[Start of section]

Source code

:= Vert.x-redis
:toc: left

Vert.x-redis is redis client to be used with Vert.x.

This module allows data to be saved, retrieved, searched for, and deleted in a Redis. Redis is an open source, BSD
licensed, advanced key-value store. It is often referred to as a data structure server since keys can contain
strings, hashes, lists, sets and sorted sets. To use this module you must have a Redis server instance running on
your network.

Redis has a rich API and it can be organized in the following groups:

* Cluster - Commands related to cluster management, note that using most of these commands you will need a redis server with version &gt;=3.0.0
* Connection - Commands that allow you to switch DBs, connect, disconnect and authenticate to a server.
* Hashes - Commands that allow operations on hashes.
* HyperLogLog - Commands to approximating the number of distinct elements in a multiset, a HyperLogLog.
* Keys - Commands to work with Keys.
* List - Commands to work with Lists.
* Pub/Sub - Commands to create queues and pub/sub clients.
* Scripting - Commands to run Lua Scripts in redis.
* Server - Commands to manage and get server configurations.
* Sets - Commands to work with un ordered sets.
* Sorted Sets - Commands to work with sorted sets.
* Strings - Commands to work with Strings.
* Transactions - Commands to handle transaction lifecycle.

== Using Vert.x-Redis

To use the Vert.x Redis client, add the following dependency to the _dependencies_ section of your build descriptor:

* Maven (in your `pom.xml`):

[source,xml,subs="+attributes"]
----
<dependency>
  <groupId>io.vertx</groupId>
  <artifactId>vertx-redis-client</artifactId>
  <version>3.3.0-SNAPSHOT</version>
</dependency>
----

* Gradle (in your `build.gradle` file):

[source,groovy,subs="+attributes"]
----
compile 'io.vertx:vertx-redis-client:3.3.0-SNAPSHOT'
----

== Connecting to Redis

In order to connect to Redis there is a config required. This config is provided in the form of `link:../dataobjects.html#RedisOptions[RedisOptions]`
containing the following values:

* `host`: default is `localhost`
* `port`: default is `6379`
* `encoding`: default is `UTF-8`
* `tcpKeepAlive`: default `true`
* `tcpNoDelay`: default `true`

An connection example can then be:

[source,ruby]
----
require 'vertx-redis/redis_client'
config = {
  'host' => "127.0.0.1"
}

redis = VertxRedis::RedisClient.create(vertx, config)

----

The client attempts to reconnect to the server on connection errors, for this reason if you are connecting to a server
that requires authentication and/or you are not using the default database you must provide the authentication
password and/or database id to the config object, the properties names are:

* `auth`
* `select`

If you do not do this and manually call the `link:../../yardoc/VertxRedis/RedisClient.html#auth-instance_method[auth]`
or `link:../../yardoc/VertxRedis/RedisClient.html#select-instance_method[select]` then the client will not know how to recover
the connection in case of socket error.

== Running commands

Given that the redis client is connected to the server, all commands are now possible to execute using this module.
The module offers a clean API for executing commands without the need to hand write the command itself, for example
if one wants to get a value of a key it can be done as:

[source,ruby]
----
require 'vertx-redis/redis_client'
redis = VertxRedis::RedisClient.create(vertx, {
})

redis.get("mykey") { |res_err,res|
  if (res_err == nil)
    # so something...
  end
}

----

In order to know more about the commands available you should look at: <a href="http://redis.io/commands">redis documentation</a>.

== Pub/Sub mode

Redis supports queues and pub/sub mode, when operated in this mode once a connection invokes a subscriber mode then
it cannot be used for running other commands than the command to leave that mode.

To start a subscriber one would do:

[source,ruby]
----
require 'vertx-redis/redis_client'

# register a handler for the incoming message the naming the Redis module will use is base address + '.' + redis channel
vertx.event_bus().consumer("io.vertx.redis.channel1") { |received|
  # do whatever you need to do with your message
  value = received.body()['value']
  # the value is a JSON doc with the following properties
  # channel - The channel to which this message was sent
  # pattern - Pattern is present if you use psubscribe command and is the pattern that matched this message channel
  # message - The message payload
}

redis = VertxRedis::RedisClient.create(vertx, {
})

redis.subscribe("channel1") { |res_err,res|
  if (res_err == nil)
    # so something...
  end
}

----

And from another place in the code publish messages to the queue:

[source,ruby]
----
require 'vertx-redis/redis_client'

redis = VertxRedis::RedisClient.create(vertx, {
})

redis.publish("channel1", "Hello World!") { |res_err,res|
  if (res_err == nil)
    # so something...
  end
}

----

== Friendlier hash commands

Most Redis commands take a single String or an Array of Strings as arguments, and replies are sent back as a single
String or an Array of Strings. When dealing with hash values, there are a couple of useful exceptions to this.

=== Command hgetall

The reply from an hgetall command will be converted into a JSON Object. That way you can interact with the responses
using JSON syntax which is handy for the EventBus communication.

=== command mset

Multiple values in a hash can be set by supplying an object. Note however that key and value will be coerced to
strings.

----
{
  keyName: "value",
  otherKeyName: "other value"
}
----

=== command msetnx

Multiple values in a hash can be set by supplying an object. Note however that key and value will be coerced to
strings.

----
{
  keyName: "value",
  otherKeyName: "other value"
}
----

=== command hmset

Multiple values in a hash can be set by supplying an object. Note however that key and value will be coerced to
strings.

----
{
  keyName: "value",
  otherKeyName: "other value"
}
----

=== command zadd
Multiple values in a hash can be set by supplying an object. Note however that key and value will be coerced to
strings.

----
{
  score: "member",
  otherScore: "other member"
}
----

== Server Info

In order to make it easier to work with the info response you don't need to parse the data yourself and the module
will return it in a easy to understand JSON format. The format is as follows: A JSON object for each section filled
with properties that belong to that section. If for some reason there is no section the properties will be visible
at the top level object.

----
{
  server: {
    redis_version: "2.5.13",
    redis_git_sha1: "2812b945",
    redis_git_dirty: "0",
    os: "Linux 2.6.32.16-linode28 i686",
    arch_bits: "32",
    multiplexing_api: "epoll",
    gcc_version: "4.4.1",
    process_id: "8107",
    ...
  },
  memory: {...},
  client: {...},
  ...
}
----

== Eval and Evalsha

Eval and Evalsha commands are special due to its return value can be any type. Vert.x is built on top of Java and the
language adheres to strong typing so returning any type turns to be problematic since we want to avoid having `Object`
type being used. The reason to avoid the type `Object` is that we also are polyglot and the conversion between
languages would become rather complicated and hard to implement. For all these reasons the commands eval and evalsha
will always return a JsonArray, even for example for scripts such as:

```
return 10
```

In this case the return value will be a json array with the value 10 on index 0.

[End of section]

* **Exercise directions**: Set all of the data down again exactly.

* **Task answer**:
Source code

:= Vert.x-redis
:toc: left

Vert.x-redis is redis client to be used with Vert.x.

This module allows data to be saved, retrieved, searched for, and deleted in a Redis. Redis is an open source, BSD
licensed, advanced key-value store. It is often referred to as a data structure server since keys can contain
strings, hashes, lists, sets and sorted sets. To use this module you must have a Redis server instance running on
your network.

Redis has a rich API and it can be organized in the following groups:

* Cluster - Commands related to cluster management, note that using most of these commands you will need a redis server with version &gt;=3.0.0
* Connection - Commands that allow you to switch DBs, connect, disconnect and authenticate to a server.
* Hashes - Commands that allow operations on hashes.
* HyperLogLog - Commands to approximating the number of distinct elements in a multiset, a HyperLogLog.
* Keys - Commands to work with Keys.
* List - Commands to work with Lists.
* Pub/Sub - Commands to create queues and pub/sub clients.
* Scripting - Commands to run Lua Scripts in redis.
* Server - Commands to manage and get server configurations.
* Sets - Commands to work with un ordered sets.
* Sorted Sets - Commands to work with sorted sets.
* Strings - Commands to work with Strings.
* Transactions - Commands to handle transaction lifecycle.

== Using Vert.x-Redis

To use the Vert.x Redis client, add the following dependency to the _dependencies_ section of your build descriptor:

* Maven (in your `pom.xml`):

[source,xml,subs="+attributes"]
----
<dependency>
  <groupId>io.vertx</groupId>
  <artifactId>vertx-redis-client</artifactId>
  <version>3.3.0-SNAPSHOT</version>
</dependency>
----

* Gradle (in your `build.gradle` file):

[source,groovy,subs="+attributes"]
----
compile 'io.vertx:vertx-redis-client:3.3.0-SNAPSHOT'
----

== Connecting to Redis

In order to connect to Redis there is a config required. This config is provided in the form of `link:../dataobjects.html#RedisOptions[RedisOptions]`
containing the following values:

* `host`: default is `localhost`
* `port`: default is `6379`
* `encoding`: default is `UTF-8`
* `tcpKeepAlive`: default `true`
* `tcpNoDelay`: default `true`

An connection example can then be:

[source,ruby]
----
require 'vertx-redis/redis_client'
config = {
  'host' => "127.0.0.1"
}

redis = VertxRedis::RedisClient.create(vertx, config)

----

The client attempts to reconnect to the server on connection errors, for this reason if you are connecting to a server
that requires authentication and/or you are not using the default database you must provide the authentication
password and/or database id to the config object, the properties names are:

* `auth`
* `select`

If you do not do this and manually call the `link:../../yardoc/VertxRedis/RedisClient.html#auth-instance_method[auth]`
or `link:../../yardoc/VertxRedis/RedisClient.html#select-instance_method[select]` then the client will not know how to recover
the connection in case of socket error.

== Running commands

Given that the redis client is connected to the server, all commands are now possible to execute using this module.
The module offers a clean API for executing commands without the need to hand write the command itself, for example
if one wants to get a value of a key it can be done as:

[source,ruby]
----
require 'vertx-redis/redis_client'
redis = VertxRedis::RedisClient.create(vertx, {
})

redis.get("mykey") { |res_err,res|
  if (res_err == nil)
    # so something...
  end
}

----

In order to know more about the commands available you should look at: <a href="http://redis.io/commands">redis documentation</a>.

== Pub/Sub mode

Redis supports queues and pub/sub mode, when operated in this mode once a connection invokes a subscriber mode then
it cannot be used for running other commands than the command to leave that mode.

To start a subscriber one would do:

[source,ruby]
----
require 'vertx-redis/redis_client'

# register a handler for the incoming message the naming the Redis module will use is base address + '.' + redis channel
vertx.event_bus().consumer("io.vertx.redis.channel1") { |received|
  # do whatever you need to do with your message
  value = received.body()['value']
  # the value is a JSON doc with the following properties
  # channel - The channel to which this message was sent
  # pattern - Pattern is present if you use psubscribe command and is the pattern that matched this message channel
  # message - The message payload
}

redis = VertxRedis::RedisClient.create(vertx, {
})

redis.subscribe("channel1") { |res_err,res|
  if (res_err == nil)
    # so something...
  end
}

----

And from another place in the code publish messages to the queue:

[source,ruby]
----
require 'vertx-redis/redis_client'

redis = VertxRedis::RedisClient.create(vertx, {
})

redis.publish("channel1", "Hello World!") { |res_err,res|
  if (res_err == nil)
    # so something...
  end
}

----

== Friendlier hash commands

Most Redis commands take a single String or an Array of Strings as arguments, and replies are sent back as a single
String or an Array of Strings. When dealing with hash values, there are a couple of useful exceptions to this.

=== Command hgetall

The reply from an hgetall command will be converted into a JSON Object. That way you can interact with the responses
using JSON syntax which is handy for the EventBus communication.

=== command mset

Multiple values in a hash can be set by supplying an object. Note however that key and value will be coerced to
strings.

----
{
  keyName: "value",
  otherKeyName: "other value"
}
----

=== command msetnx

Multiple values in a hash can be set by supplying an object. Note however that key and value will be coerced to
strings.

----
{
  keyName: "value",
  otherKeyName: "other value"
}
----

=== command hmset

Multiple values in a hash can be set by supplying an object. Note however that key and value will be coerced to
strings.

----
{
  keyName: "value",
  otherKeyName: "other value"
}
----

=== command zadd
Multiple values in a hash can be set by supplying an object. Note however that key and value will be coerced to
strings.

----
{
  score: "member",
  otherScore: "other member"
}
----

== Server Info

In order to make it easier to work with the info response you don't need to parse the data yourself and the module
will return it in a easy to understand JSON format. The format is as follows: A JSON object for each section filled
with properties that belong to that section. If for some reason there is no section the properties will be visible
at the top level object.

----
{
  server: {
    redis_version: "2.5.13",
    redis_git_sha1: "2812b945",
    redis_git_dirty: "0",
    os: "Linux 2.6.32.16-linode28 i686",
    arch_bits: "32",
    multiplexing_api: "epoll",
    gcc_version: "4.4.1",
    process_id: "8107",
    ...
  },
  memory: {...},
  client: {...},
  ...
}
----

== Eval and Evalsha

Eval and Evalsha commands are special due to its return value can be any type. Vert.x is built on top of Java and the
language adheres to strong typing so returning any type turns to be problematic since we want to avoid having `Object`
type being used. The reason to avoid the type `Object` is that we also are polyglot and the conversion between
languages would become rather complicated and hard to implement. For all these reasons the commands eval and evalsha
will always return a JsonArray, even for example for scripts such as:

```
return 10
```

In this case the return value will be a json array with the value 10 on index 0.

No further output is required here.